Stored data
:::::
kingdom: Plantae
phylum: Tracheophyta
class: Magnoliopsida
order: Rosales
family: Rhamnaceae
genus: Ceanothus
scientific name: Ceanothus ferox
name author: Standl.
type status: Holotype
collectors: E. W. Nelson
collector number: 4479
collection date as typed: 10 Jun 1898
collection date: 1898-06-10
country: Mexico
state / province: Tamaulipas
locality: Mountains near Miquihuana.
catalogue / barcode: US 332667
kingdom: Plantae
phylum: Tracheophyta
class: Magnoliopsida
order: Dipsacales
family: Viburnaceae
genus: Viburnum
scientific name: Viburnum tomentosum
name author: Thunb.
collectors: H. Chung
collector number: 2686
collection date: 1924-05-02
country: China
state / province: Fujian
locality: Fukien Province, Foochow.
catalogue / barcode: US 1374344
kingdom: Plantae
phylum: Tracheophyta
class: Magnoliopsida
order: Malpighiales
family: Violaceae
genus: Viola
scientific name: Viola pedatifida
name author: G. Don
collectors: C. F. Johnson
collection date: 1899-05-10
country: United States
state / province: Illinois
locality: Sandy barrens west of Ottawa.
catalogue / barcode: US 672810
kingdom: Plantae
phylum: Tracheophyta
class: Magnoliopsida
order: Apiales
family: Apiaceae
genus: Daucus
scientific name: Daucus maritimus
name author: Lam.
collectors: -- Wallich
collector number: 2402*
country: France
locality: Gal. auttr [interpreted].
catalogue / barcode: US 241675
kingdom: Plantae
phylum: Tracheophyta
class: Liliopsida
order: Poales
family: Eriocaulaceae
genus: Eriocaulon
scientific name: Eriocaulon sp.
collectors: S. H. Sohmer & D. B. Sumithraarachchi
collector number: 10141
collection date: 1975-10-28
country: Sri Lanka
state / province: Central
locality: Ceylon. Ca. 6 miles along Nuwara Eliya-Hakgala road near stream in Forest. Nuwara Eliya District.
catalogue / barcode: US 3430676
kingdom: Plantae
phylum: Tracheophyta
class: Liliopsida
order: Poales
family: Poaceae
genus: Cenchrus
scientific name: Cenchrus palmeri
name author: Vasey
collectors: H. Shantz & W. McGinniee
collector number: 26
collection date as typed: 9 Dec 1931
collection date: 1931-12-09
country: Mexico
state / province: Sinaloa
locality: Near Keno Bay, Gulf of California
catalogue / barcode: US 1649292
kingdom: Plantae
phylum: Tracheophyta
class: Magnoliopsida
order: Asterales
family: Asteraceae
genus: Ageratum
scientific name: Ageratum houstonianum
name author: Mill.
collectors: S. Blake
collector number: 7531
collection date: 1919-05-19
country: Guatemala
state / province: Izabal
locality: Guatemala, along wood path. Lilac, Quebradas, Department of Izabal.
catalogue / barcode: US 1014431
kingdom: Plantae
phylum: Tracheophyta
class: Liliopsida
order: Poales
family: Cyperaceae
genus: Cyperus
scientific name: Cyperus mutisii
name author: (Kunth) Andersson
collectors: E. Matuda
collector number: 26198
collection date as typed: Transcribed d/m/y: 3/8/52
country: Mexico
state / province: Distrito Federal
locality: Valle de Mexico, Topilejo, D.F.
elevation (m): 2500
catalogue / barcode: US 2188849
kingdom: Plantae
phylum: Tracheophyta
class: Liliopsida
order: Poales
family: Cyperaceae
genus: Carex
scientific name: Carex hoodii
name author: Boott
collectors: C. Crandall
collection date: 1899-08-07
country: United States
:::::
* _What is being asked_
Convert every line of the records above into a JSON list of strings, one string per line, with blank lines omitted.

* _Output of the exercise_
[
  "kingdom: Plantae",
  "phylum: Tracheophyta",
  "class: Magnoliopsida",
  "order: Rosales",
  "family: Rhamnaceae",
  "genus: Ceanothus",
  "scientific name: Ceanothus ferox",
  "name author: Standl.",
  "type status: Holotype",
  "collectors: E. W. Nelson",
  "collector number: 4479",
  "collection date as typed: 10 Jun 1898",
  "collection date: 1898-06-10",
  "country: Mexico",
  "state / province: Tamaulipas",
  "locality: Mountains near Miquihuana.",
  "catalogue / barcode: US 332667",
  "kingdom: Plantae",
  "phylum: Tracheophyta",
  "class: Magnoliopsida",
  "order: Dipsacales",
  "family: Viburnaceae",
  "genus: Viburnum",
  "scientific name: Viburnum tomentosum",
  "name author: Thunb.",
  "collectors: H. Chung",
  "collector number: 2686",
  "collection date: 1924-05-02",
  "country: China",
  "state / province: Fujian",
  "locality: Fukien Province, Foochow.",
  "catalogue / barcode: US 1374344",
  "kingdom: Plantae",
  "phylum: Tracheophyta",
  "class: Magnoliopsida",
  "order: Malpighiales",
  "family: Violaceae",
  "genus: Viola",
  "scientific name: Viola pedatifida",
  "name author: G. Don",
  "collectors: C. F. Johnson",
  "collection date: 1899-05-10",
  "country: United States",
  "state / province: Illinois",
  "locality: Sandy barrens west of Ottawa.",
  "catalogue / barcode: US 672810",
  "kingdom: Plantae",
  "phylum: Tracheophyta",
  "class: Magnoliopsida",
  "order: Apiales",
  "family: Apiaceae",
  "genus: Daucus",
  "scientific name: Daucus maritimus",
  "name author: Lam.",
  "collectors: -- Wallich",
  "collector number: 2402*",
  "country: France",
  "locality: Gal. auttr [interpreted].",
  "catalogue / barcode: US 241675",
  "kingdom: Plantae",
  "phylum: Tracheophyta",
  "class: Liliopsida",
  "order: Poales",
  "family: Eriocaulaceae",
  "genus: Eriocaulon",
  "scientific name: Eriocaulon sp.",
  "collectors: S. H. Sohmer & D. B. Sumithraarachchi",
  "collector number: 10141",
  "collection date: 1975-10-28",
  "country: Sri Lanka",
  "state / province: Central",
  "locality: Ceylon. Ca. 6 miles along Nuwara Eliya-Hakgala road near stream in Forest. Nuwara Eliya District.",
  "catalogue / barcode: US 3430676",
  "kingdom: Plantae",
  "phylum: Tracheophyta",
  "class: Liliopsida",
  "order: Poales",
  "family: Poaceae",
  "genus: Cenchrus",
  "scientific name: Cenchrus palmeri",
  "name author: Vasey",
  "collectors: H. Shantz & W. McGinniee",
  "collector number: 26",
  "collection date as typed: 9 Dec 1931",
  "collection date: 1931-12-09",
  "country: Mexico",
  "state / province: Sinaloa",
  "locality: Near Keno Bay, Gulf of California",
  "catalogue / barcode: US 1649292",
  "kingdom: Plantae",
  "phylum: Tracheophyta",
  "class: Magnoliopsida",
  "order: Asterales",
  "family: Asteraceae",
  "genus: Ageratum",
  "scientific name: Ageratum houstonianum",
  "name author: Mill.",
  "collectors: S. Blake",
  "collector number: 7531",
  "collection date: 1919-05-19",
  "country: Guatemala",
  "state / province: Izabal",
  "locality: Guatemala, along wood path. Lilac, Quebradas, Department of Izabal.",
  "catalogue / barcode: US 1014431",
  "kingdom: Plantae",
  "phylum: Tracheophyta",
  "class: Liliopsida",
  "order: Poales",
  "family: Cyperaceae",
  "genus: Cyperus",
  "scientific name: Cyperus mutisii",
  "name author: (Kunth) Andersson",
  "collectors: E. Matuda",
  "collector number: 26198",
  "collection date as typed: Transcribed d/m/y: 3/8/52",
  "country: Mexico",
  "state / province: Distrito Federal",
  "locality: Valle de Mexico, Topilejo, D.F.",
  "elevation (m): 2500",
  "catalogue / barcode: US 2188849",
  "kingdom: Plantae",
  "phylum: Tracheophyta",
  "class: Liliopsida",
  "order: Poales",
  "family: Cyperaceae",
  "genus: Carex",
  "scientific name: Carex hoodii",
  "name author: Boott",
  "collectors: C. Crandall",
  "collection date: 1899-08-07",
  "country: United States"
]